Let’s Stop Pretending We're Friends and Allies

By Christien Tompkins

Published October 25, 2007

I am at the breaking point. The events of this semester and student, staff, faculty, and administrative response have convinced me that most of my efforts as a “student leader” and/or “student activist” have been an absurd charade, and I must not be the only person on this campus that feels this way.

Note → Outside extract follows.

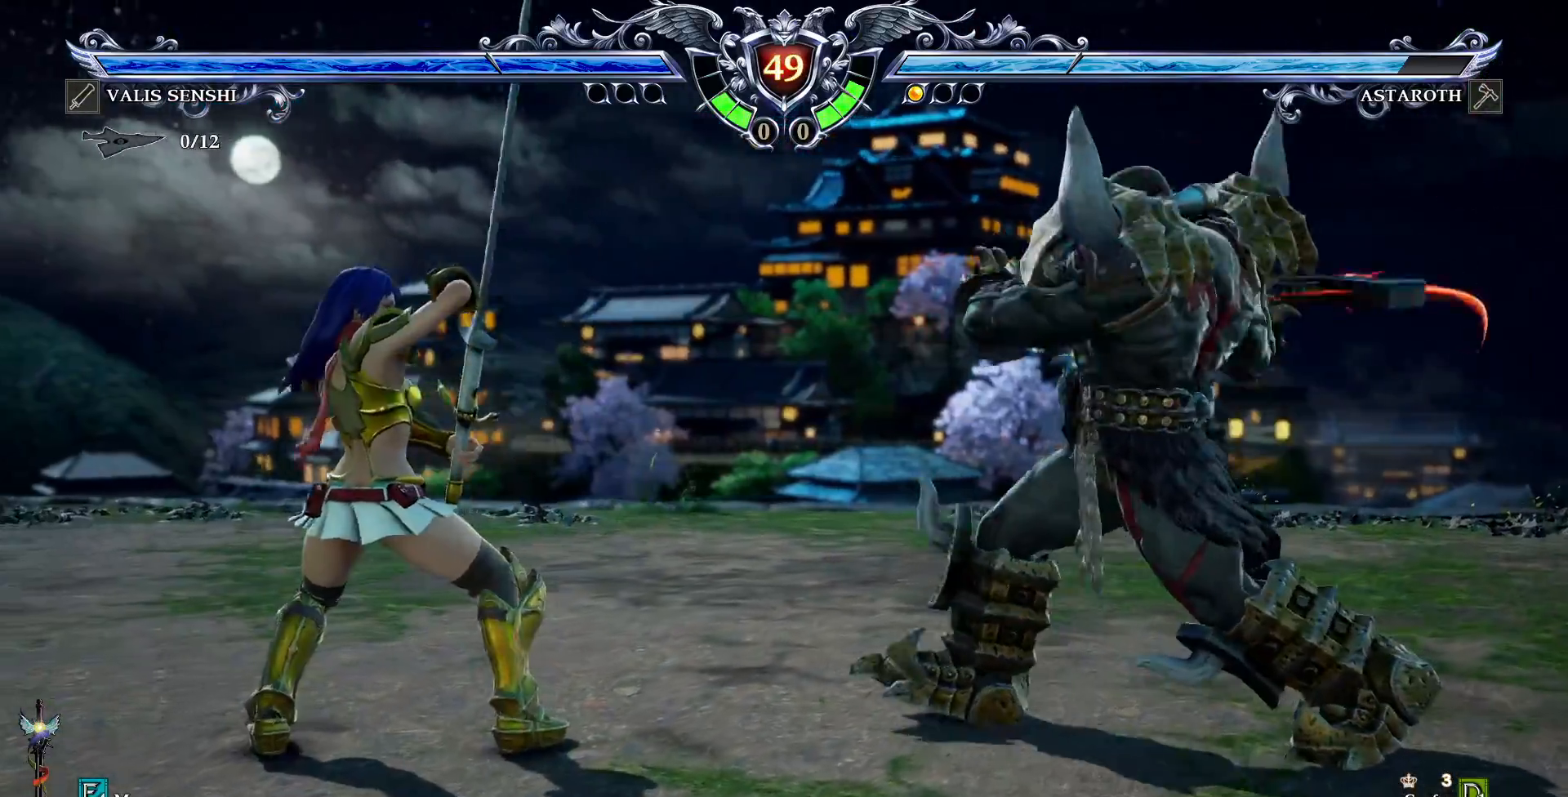
{"dt_ms": 500, "buttons": [], "events": []}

As a “student leader” in the Black Students Organization and the United Students of Color Council, and a “student activist” in Students Promoting Empowerment and Knowledge and Stop Hate on Columbia’s Campus, I’ve sat through many negotiations with upper-level administrators. Rather than genuine dialogue, these meetings have served to throw students bread crumbs and contain our dissent. Yet, we continue this inane cycle of meeting with them, detracting from time we could use to build with each other and imagine alternatives. And we do it with smiles on our faces, at least some of the time, like these were meetings between friends. We should dispel these illusions if we’re really going to do anything meaningful.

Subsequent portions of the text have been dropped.